César Montoya


Desde sus primeros balbuceos conozco a Juan el Ermitaño. Nació en una vereda que se alarga en montículos aplanados, uno tras otro, con un horizonte de nubes sometidas al látigo del viento, con vistosos arreboles que se deforman en imágenes de poca duración. Creció trillando caminos, enlazando terneros, jinete montaraz sobre potros ariscos, homicida de pájaros inocentes. Tuvo una niñez anodina. Su abuelo lo enclaustraba cuando las aves de corral se subían a los gallineros, sometiéndolo a la tiranía de las camándulas, al sofocado trote mañanero para exigirle, a empellones, la diaria comunión. Fue rezandero a la fuerza.
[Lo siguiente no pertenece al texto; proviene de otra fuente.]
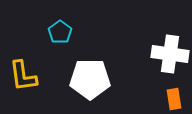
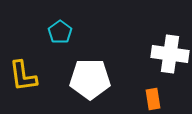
orange rectangle: moved 21 px left
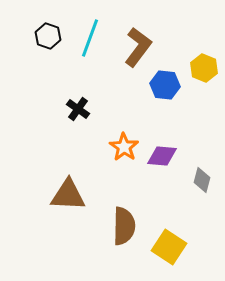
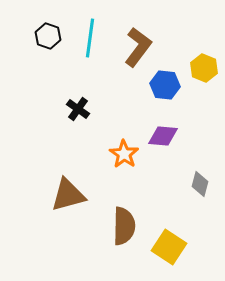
cyan line: rotated 12 degrees counterclockwise
orange star: moved 7 px down
purple diamond: moved 1 px right, 20 px up
gray diamond: moved 2 px left, 4 px down
brown triangle: rotated 18 degrees counterclockwise
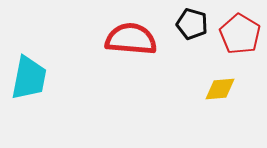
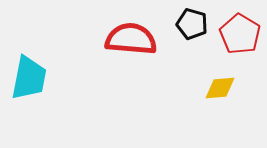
yellow diamond: moved 1 px up
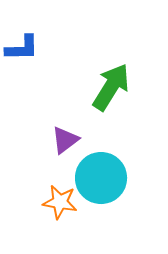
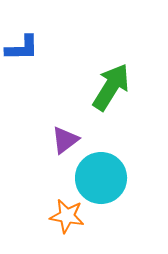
orange star: moved 7 px right, 14 px down
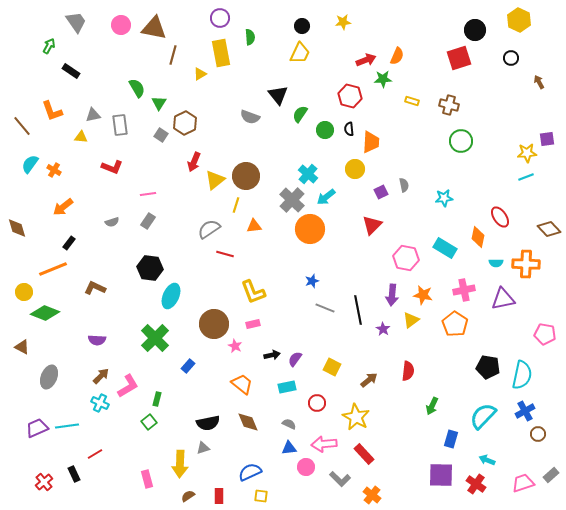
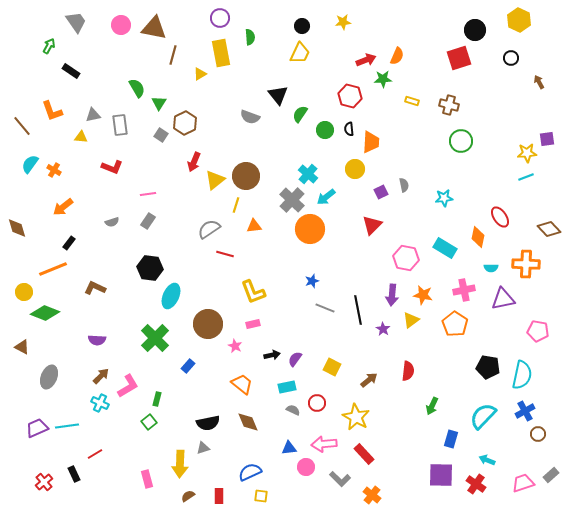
cyan semicircle at (496, 263): moved 5 px left, 5 px down
brown circle at (214, 324): moved 6 px left
pink pentagon at (545, 334): moved 7 px left, 3 px up
gray semicircle at (289, 424): moved 4 px right, 14 px up
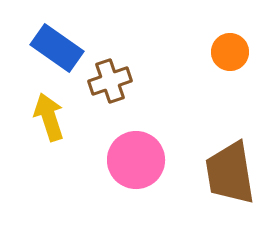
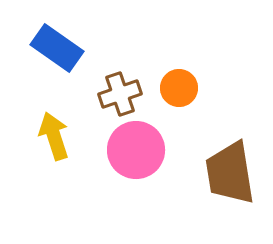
orange circle: moved 51 px left, 36 px down
brown cross: moved 10 px right, 13 px down
yellow arrow: moved 5 px right, 19 px down
pink circle: moved 10 px up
Estos antecedentes de sacristía aperturaron su vocación por los noviciados religiosos que llegaron con sotanas negras y pecheras blancas, combado su cuerpo por exigida humildad conventual, con bridas los apetitos fornicadores, suave la voz, con precoz molde de santidad. Fueron suyas las capillas, el rezo suplicante, las llorosas invocaciones a las ánimas benditas, los artificios místicos. Recibió inyecciones para purificar el alma, también diarias vacunas contra el pecado mortal y acondicionaron su mente para el gozo del cielo prometido. Su adaptación para recibir palizas en los escenarios de la democracia, es secuela tardía de esas introversiones piadosas.
La vida se le desbocó por senderos que poco pudo controlar. Ingenuo y con recortada capacidad para el teatro, encontró estigmas, zancadillas a granel, y evidentes prejuicios en un mundo que golpeaba a los candorosos. Debió batirse con los desesperos de un león enjaulado. Confió en sí mismo, porque en escondidas hondonadas encontró vocación para los heroísmos, reservas para enfrentar el voluble cosmos de las circunstancias. Minimizó la adversidad.
Administró desordenadas glotonerías por la mujer. Desde el convento, allá entre un arboleda tupida, la vio tentadora con bahías de redondas turgencias, glúteos esféricos, ojos febriles, que lo deslizaron por pendientes seductoras. Esa vecindad de provocaciones arrasó con las fidelidades cristianas. Adiós voto de castidad, adiós a las expiaciones de la carne que lo estampillaban sobre maderos de dolor. Y viajó, sin agotarse, por la geografía de Eva, diosa de ensueños, alcancía de suspiros, mapamundi de cordilleras y ríos escondidos, apacible rada para echar anclas de amor.
La mujer lo absorbió. Bebió de su copa el licor agrio de las mandrágoras, compartió sus melodías ebrias, bailó frenéticamente, estiró las horas hasta agotar los sorbos en estremecidos parrandones báquicos.
También fue un argos caviloso. Sus antenas recogían los síntomas del tiempo aunque cosechó peligros y hundimientos. Sus adversarios, que muchos fueron, le pisaron los talones, lo maceraron con espinillazos, pero sobrevivió gracias al talante guerrero que lo signa. Si no tienes enemigos, invéntalos. Esa norma la convirtió en norte de su destino. Nunca pudieron destruirlo.
Hoy es un fatigado itinerante, pero vertical. Sabe que el almanaque se agotó y que poco le resta de futuro. Pese al fardo de los años, todos los días renace. La vida comienza mañana. La vocación por la permanencia lo llevaron a escribir su autobiografía. Cuántos simbolismos tiene ese destape. Es un descaro impúdico contar los meandros de una vida que a nadie le interesa. Es un narciso el que lo hace. Sin embargo, en otros estadios superiores no es extraño el descorrer de las cortinas para notariar acontecimientos estrictamente personales. Lo realizaron Saramago en “Las pequeñas memorias”, Gabo en “Vivir para contarla”, Gunter Grass en “Pelando la cebolla” y Alberto Lleras en “Los míos”. Quien se desnuda se libera de hipócritas pudibundeces.
Es un descaro impúdico contar los meandros de una vida que a nadie le interesa. Es un narciso el que lo hace.